Hakim memerintahkan agar terdakwa Bambang segera dibebaskan dari Rutan Polda Jatim terhitung sejak putusan selesai dibacakan. ”Terdakwa harus dibebaskan dari seluruh dakwaan kumulatif jaksa penuntut umum,” ujar Abu.
Terdakwa Wahyu juga dibebaskan majelis hakim dengan pertimbangan yang sama. Perbuatan yang dilakukan terdakwa dianggap tidak terbukti memenuhi unsur kealpaan sebagaimana tiga dakwaan jaksa.

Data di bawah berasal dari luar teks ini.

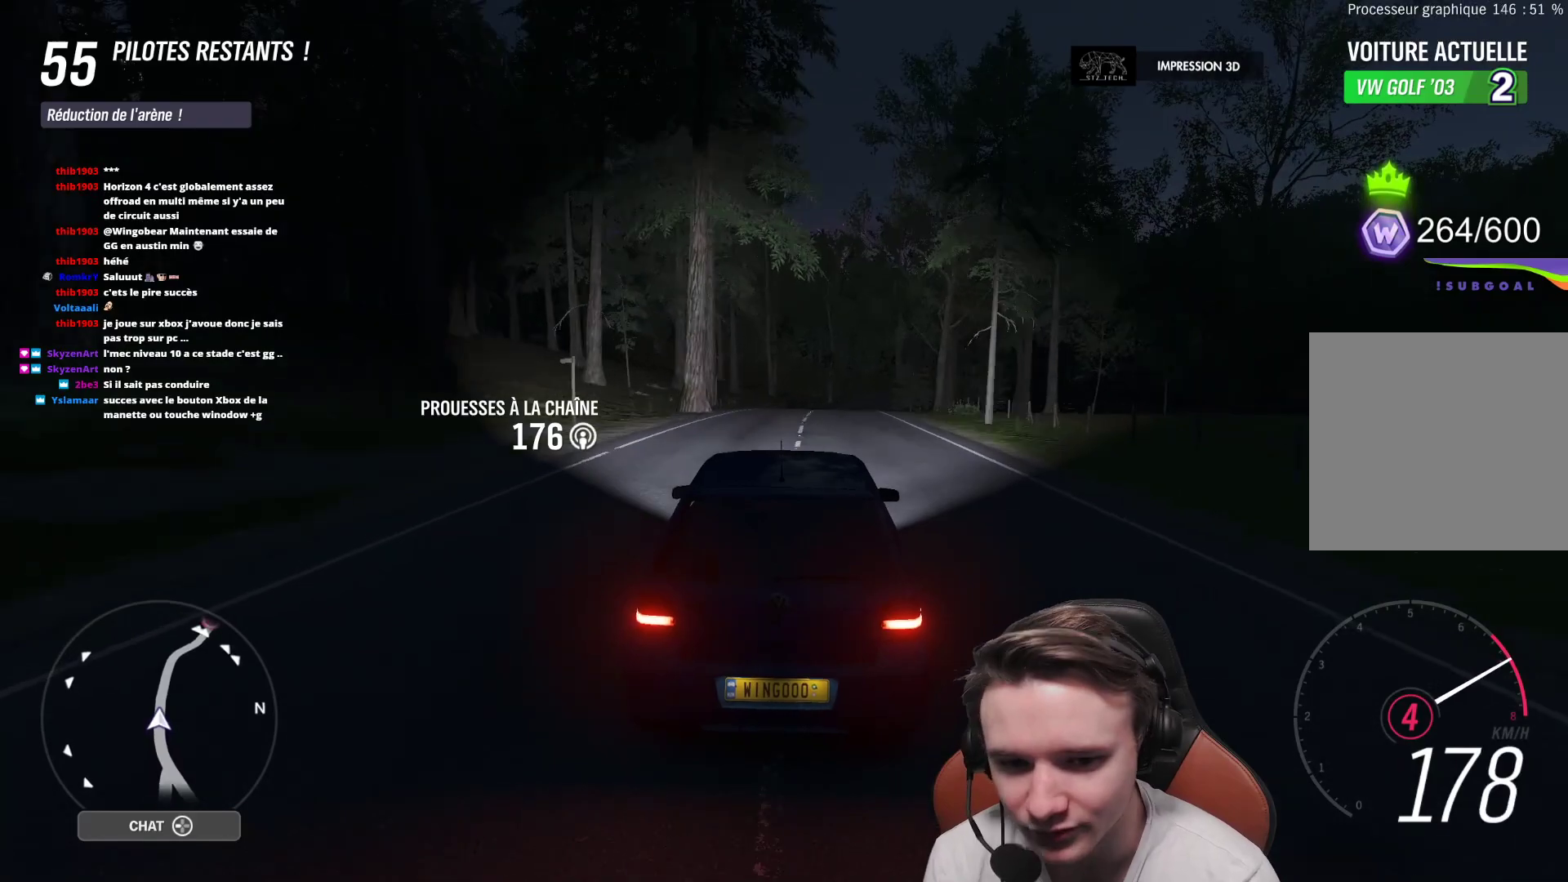
{"buttons": ["R2"], "left_stick": "center", "right_stick": "center", "events": [[67, "left_stick", "center"]]}
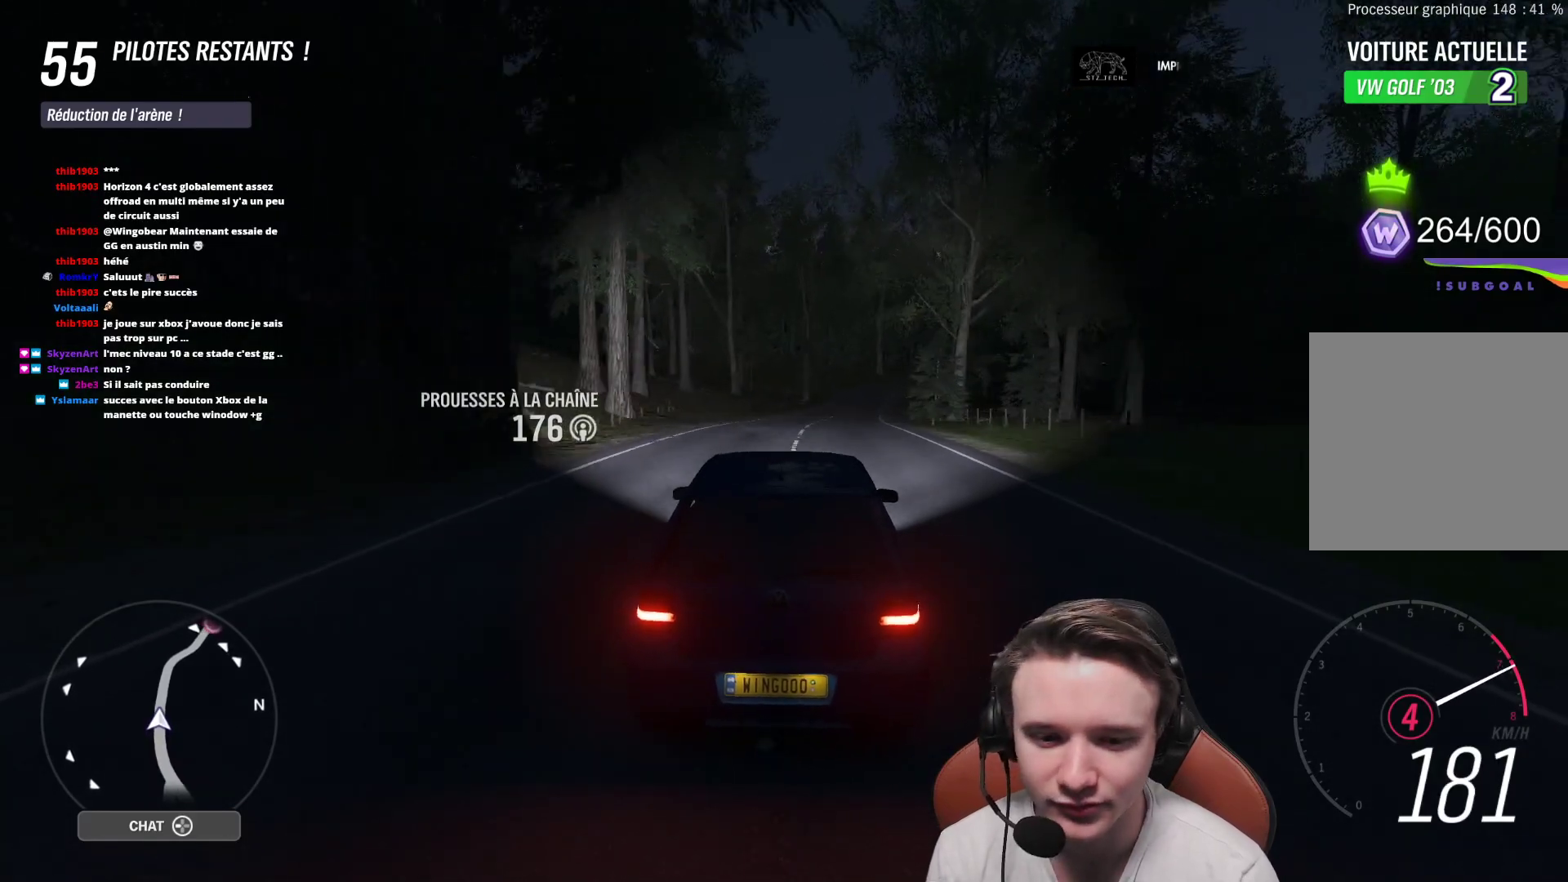
{"buttons": ["R2"], "left_stick": "right", "right_stick": "center", "events": [[367, "left_stick", "right"]]}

Menurut majelis hakim, terdakwa Wahyu tidak pernah memerintah terdakwa Hasdarmawan untuk menembakkan gas air mata ke arah penonton di tribun selatan, yakni tribun 13 dan sekitarnya.
”Hasdarmawan tidak tunduk di bawah perintah terdakwa Wahyu sehingga apa pun perintah terdakwa Wahyu tidak akan dilaksanakan. Hasdarmawan saat bertugas hanya tunduk kepada Pasiops Brimob Polda Jatim AKP Dariyono,” ungkap Abu.

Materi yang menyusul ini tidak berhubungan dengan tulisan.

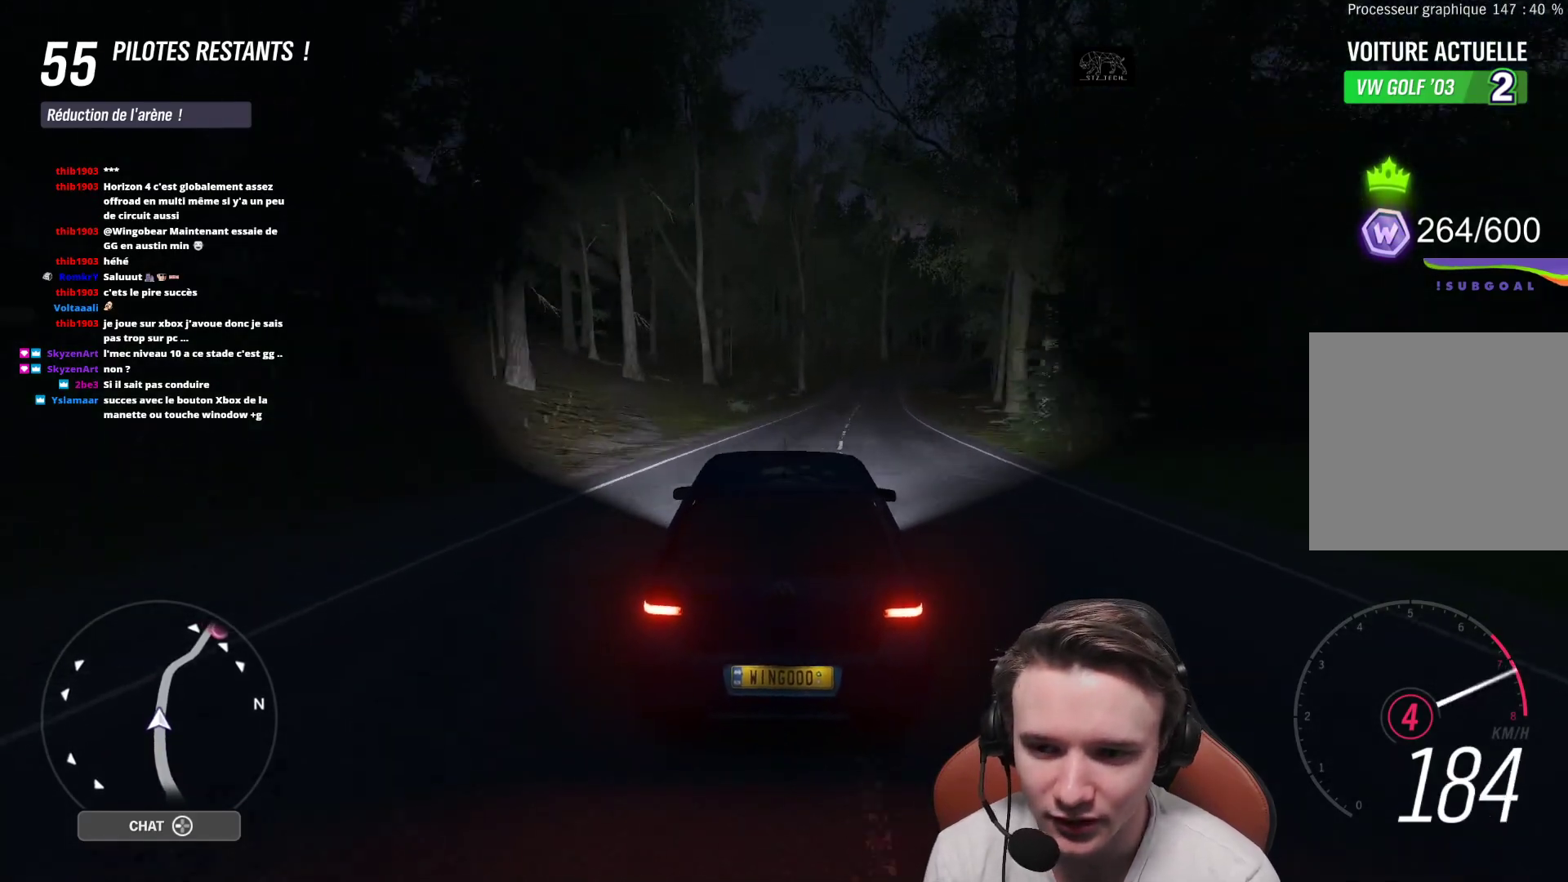
{"buttons": ["R2"], "left_stick": "center", "right_stick": "center", "events": [[17, "left_stick", "center"], [250, "left_stick", "right"], [433, "left_stick", "center"]]}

Terdakwa Wahyu sebagai Kasat Samapta Polres Malang disebut tidak pernah memerintah Hasdarmawan dan pasukannya menembakkan gas air mata karena tidak punya kewenangan.
Karena itu, perbuatan Wahyu juga tidak terbukti memenuhi unsur kealpaan sebagaimana dakwaan pertama Pasal 359 KUHP, dakwaan kedua Pasal 360 ayat 1 KUHP, dan dakwaan ketiga Pasal 360 ayat 2 KUHP jaksa penuntut umum. Selain memerintahkan terdakwa Bambang dan Wahyu dibebaskan, majelis hakim meminta nama baik kedua terdakwa direhabilitasi.

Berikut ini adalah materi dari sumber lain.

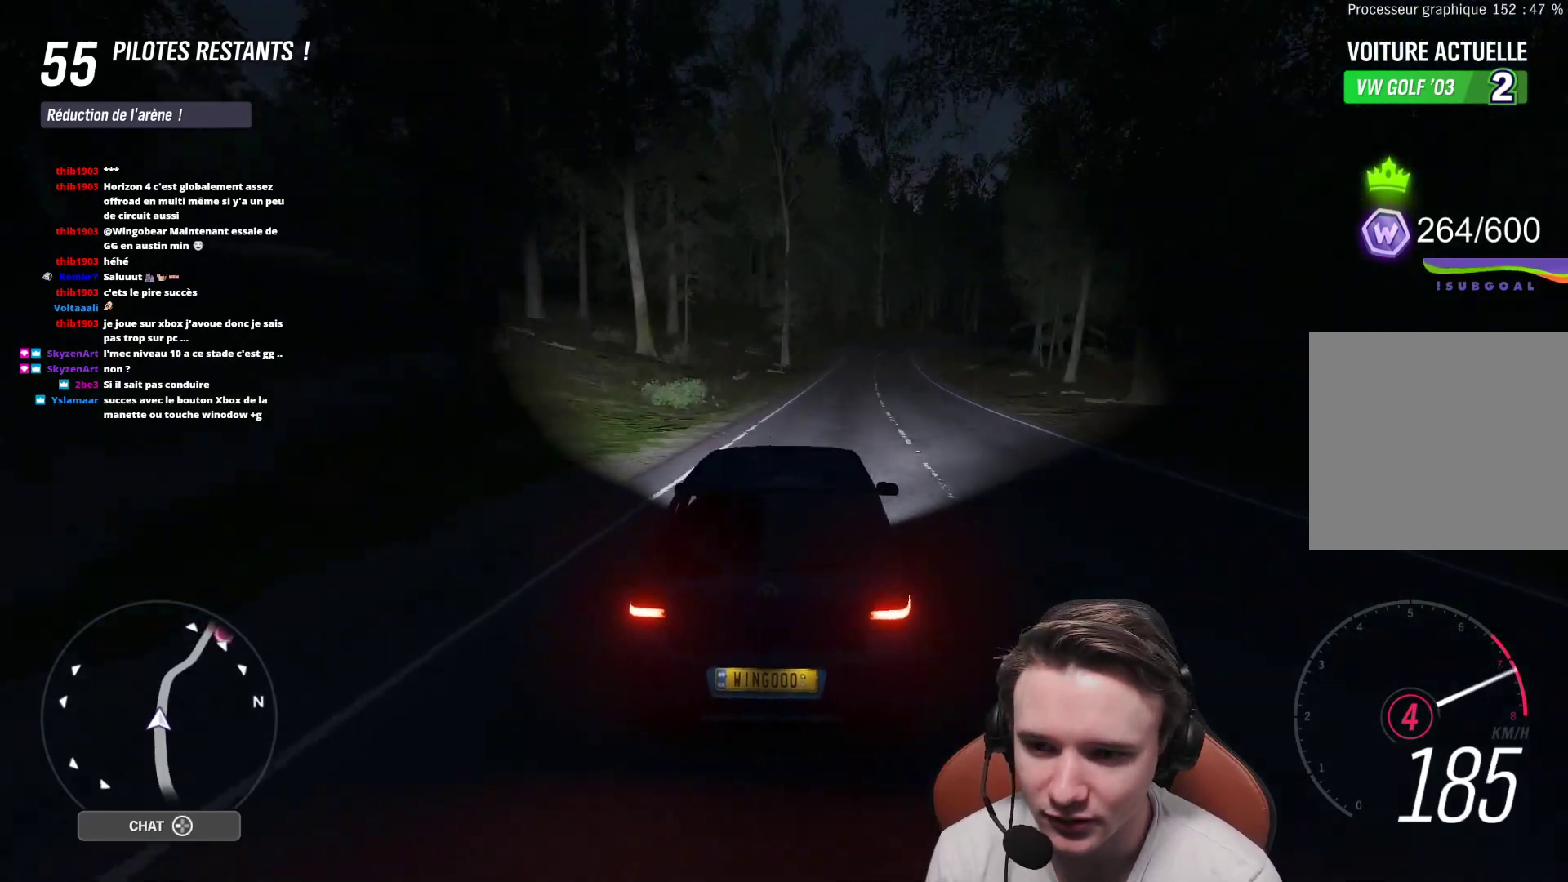
{"buttons": ["R2"], "left_stick": "right", "right_stick": "center", "events": [[117, "left_stick", "right"], [250, "B", "down"], [350, "B", "up"], [383, "left_stick", "center"], [500, "left_stick", "right"]]}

Berbeda dengan Bambang dan Wahyu, terdakwa Hasdarmawan dinyatakan terbukti bersalah melanggar Pasal 359 KUHP, Pasal 360 ayat 1 KUHP, dan Pasal 360 ayat 2 KUHP. Eks komandan kompi III Brimob Polda Jatim itu terbukti memerintah pasukannya dari Brimob Porong untuk menembakkan gas air mata. Tembakan itu mengarah ke sentelban, pagar tribun, dan tribun penonton di selatan.
Asap dari tembakan itu mengakibatkan mata para penonton pedih sehingga timbul kepanikan. Lalu berebut untuk keluar stadion melalui pintu masuk yang kecil dan di tengahnya masih ada besi penghalang. Para penonton saling berimpitan, terjatuh, dan terinjak-injak. Sebagian di antara mereka tewas dan lainnya luka karena terinjak-injak dan kekurangan oksigen.
Terdakwa Hasdarmawan tidak pernah memikirkan bahwa di tribun itu terdapat wanita, anak-anak, serta suporter lain yang tidak bersalah. Menurut hakim, Hasdarmawan seharusnya masih bisa memerintah pasukannya untuk menghindar dan menjauhi suporter yang masuk ke lapangan.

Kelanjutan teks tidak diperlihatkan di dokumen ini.